My problem was the inner twinge that told me that there was not enough time in the whole universe to do what I needed to do. Sometimes the twinge prodded me to rush around like a maniac. Other times it whispered a bleary “what’s the use?” in my ear, and I did nothing for what seemed like forever.
I put off the assignment. I figured I could always cram in a little slowness at the last minute, just before the piece was due.
Meanwhile, at home, the laundry was piling up.
Laurie and I had been living in our house for a year and a half, and home ownership was weighing heavily on me. I didn’t want to think of myself as anything but an apartment guy, a sort of eternal ex-New Yorker. “Get the super to fix it!” was my battle cry.
I was vaguely blaming Laurie for “trapping” me in a purgatory of household responsibility. Now it’s not as if she’s some kind of demanding domestic goddess—she’s an artist. She dresses in black with funky, colorful accents. (She taught me to dress in black, for crying out loud, and rescued me from my powder-blue Jantzen pullovers.) But she was sending signals that she would like me to do my half of the chores.
“All this home owner stuff is driving me crazy,” I said one night. “Laundry, laundry, laundry!”
“We’d have to do laundry even if we lived in an apartment,” Laurie said. She’s always saying things like that—things that make sense. It drives me crazy.
So, with a little black cartoon cloud over my head, I gathered up the dirty clothes, hamper by hamper. There were eight hampers. I would never, ever, get all this laundry done.
And then the black cloud turned into a lightbulb.

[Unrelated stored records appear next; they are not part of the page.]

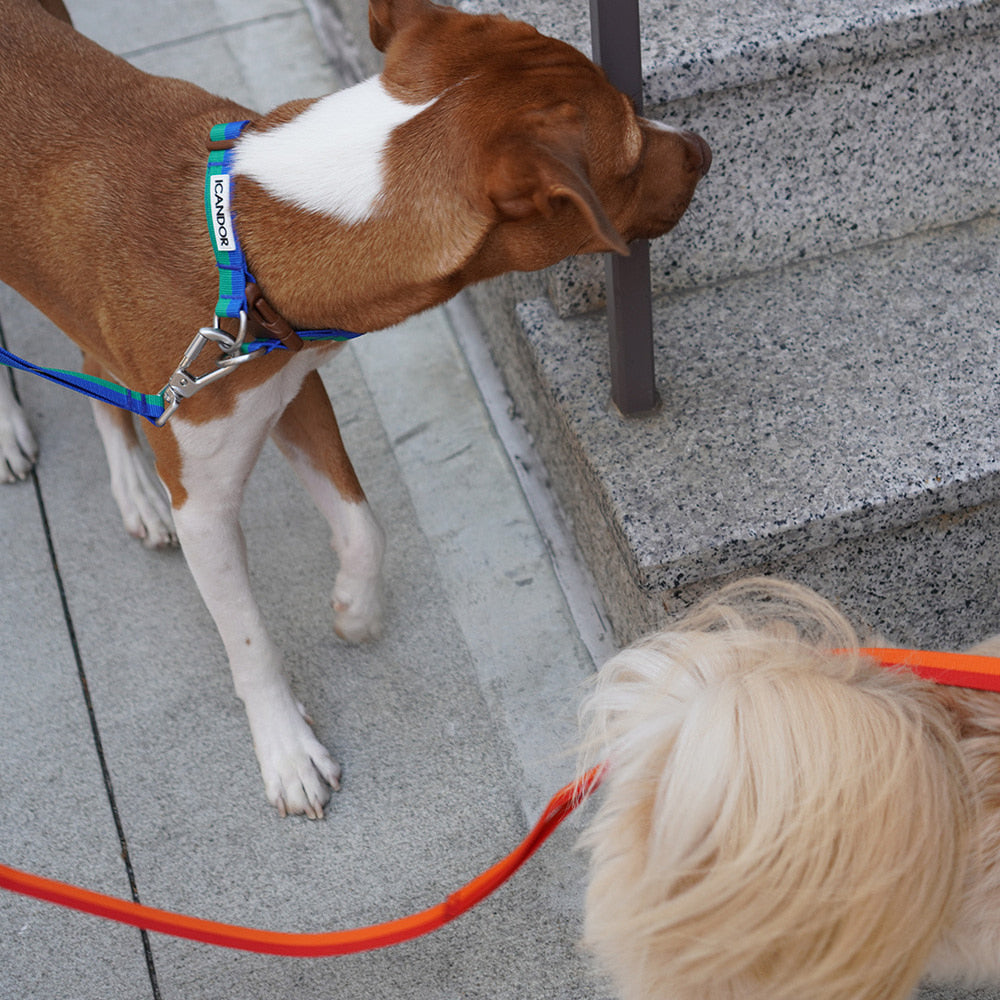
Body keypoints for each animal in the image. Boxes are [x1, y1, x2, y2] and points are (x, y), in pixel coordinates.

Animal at [0, 0, 712, 812]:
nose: (702, 148)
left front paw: (356, 610)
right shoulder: (203, 501)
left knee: (95, 365)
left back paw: (132, 490)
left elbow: (363, 524)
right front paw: (286, 749)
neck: (242, 237)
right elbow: (250, 642)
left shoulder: (291, 389)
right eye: (631, 152)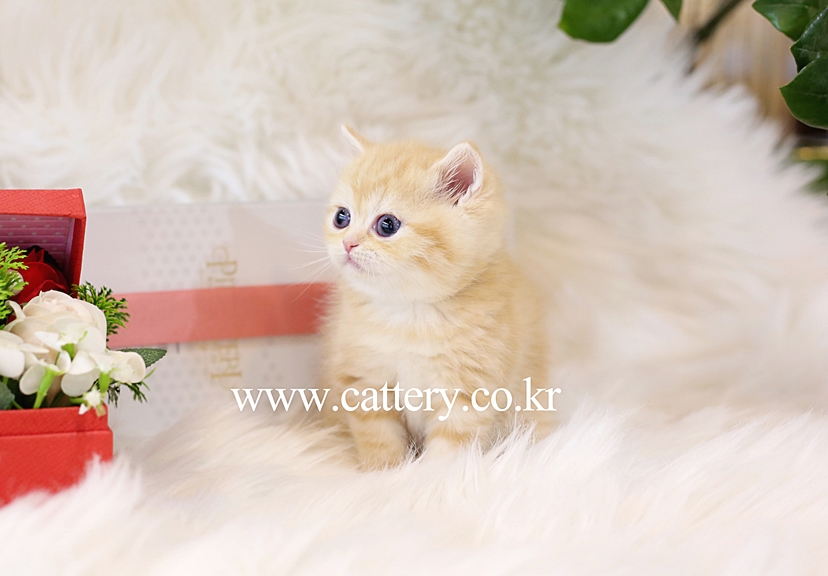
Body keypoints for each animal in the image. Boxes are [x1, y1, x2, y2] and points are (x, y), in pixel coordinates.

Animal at [321, 126, 550, 469]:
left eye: (387, 224)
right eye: (341, 217)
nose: (348, 243)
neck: (409, 314)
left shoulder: (469, 392)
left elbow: (449, 450)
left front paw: (431, 478)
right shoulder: (364, 381)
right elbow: (379, 437)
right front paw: (386, 472)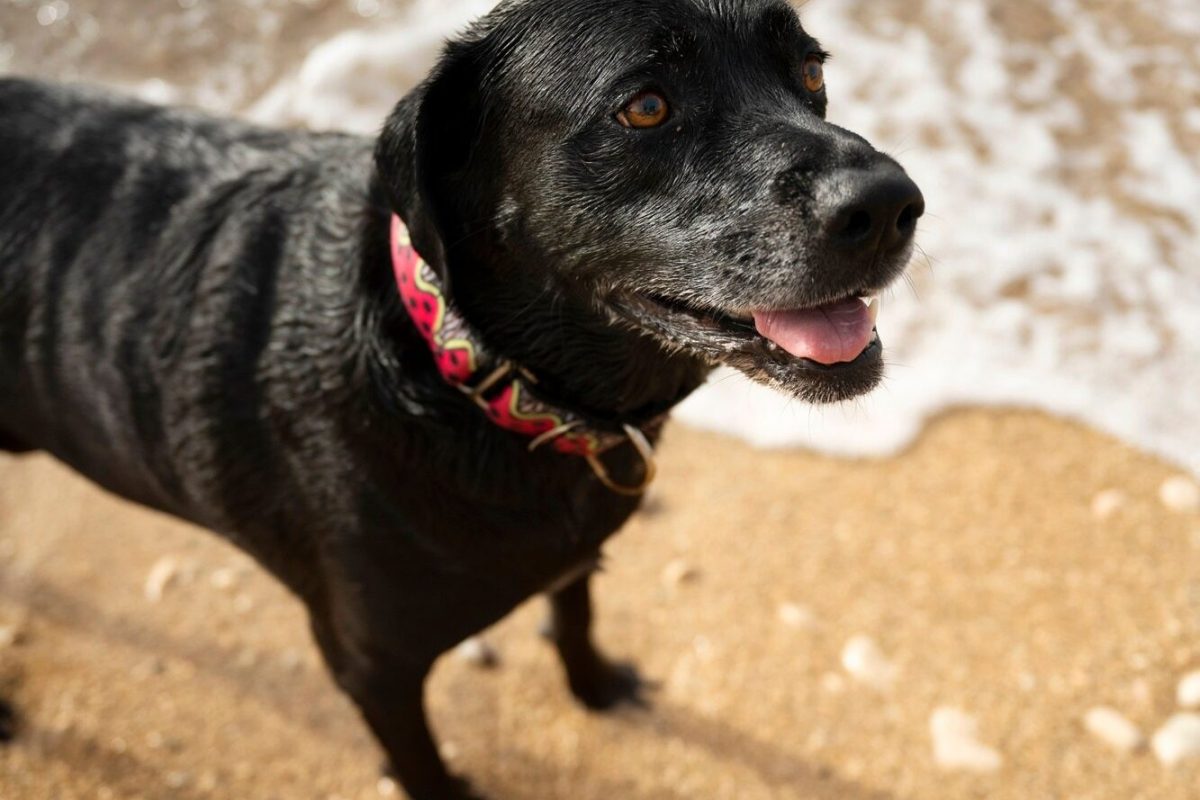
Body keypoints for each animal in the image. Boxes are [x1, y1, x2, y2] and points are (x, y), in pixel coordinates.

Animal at [0, 3, 921, 796]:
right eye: (647, 107)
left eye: (810, 70)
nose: (890, 205)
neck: (475, 374)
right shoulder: (371, 666)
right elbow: (420, 762)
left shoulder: (574, 551)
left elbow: (575, 617)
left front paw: (597, 689)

I suddenly saw my way into conscious slowness. The way was acceptance of complete defeat.
I never would get the laundry done. It was an insurmountable mountain. Having run up the white flag, I simply started putting dirty underwear in the washer. There was nothing in the world except me, the white things, the black things, and the funky, colorful accents.
The evening passed like a pleasant dream. The laundry got done. I had overestimated the time it would take by about two days.

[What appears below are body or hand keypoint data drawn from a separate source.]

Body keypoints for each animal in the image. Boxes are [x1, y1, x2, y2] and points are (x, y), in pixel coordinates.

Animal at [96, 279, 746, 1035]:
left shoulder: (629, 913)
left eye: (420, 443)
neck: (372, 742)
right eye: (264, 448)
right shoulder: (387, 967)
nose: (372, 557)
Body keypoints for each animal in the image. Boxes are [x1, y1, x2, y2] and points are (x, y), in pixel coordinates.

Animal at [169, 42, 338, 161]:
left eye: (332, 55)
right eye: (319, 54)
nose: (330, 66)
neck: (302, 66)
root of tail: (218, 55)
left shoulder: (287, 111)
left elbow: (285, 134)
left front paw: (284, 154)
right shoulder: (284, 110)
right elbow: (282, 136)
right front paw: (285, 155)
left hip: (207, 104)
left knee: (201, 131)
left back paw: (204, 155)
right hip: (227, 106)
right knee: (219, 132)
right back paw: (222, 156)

Later in the week I experimented with conscious slowness in my home office, which looked, as usual, like it had just been ransacked by Mafia goons. “I’m just arranging papers and reorganizing piles, and I’ll be doing it until the end of recorded time,” I told myself. Everything got nice and tidy in about 20 minutes.
Surprise! Unhurried but undeterred, animated and cheerful, consciously chosen slowness is not the opposite of speed. It’s the middle path between fast and inert—the two extremes I’ve gravitated toward in my never ending duel with time. When I surrender to the apparent “impossibility” of my task, I stop looking beyond it. When I stop looking beyond it, I get the feeling that I have time. That may be a lie—a fiction; but it’s a wonderful, enabling fiction like I weigh almost the same now as I did in college.
This morning, managing editor Craig Cox asked, “How’s the slowness piece coming along?” Translation: It’s due today.
“It’s about half done,” I lied.
My preslowness self would have panicked, but I simply delegated all my other tasks, let my phone calls bounce to my beloved voice mail, and wrote as if I would be writing forever.
Now, three hours later, the piece is finished!
But it’s way past lunchtime, and I’m starved. Somewhere within a frantic three-block walk of the Utne Reader office there’s a bowl of soup that doesn’t stand a chance.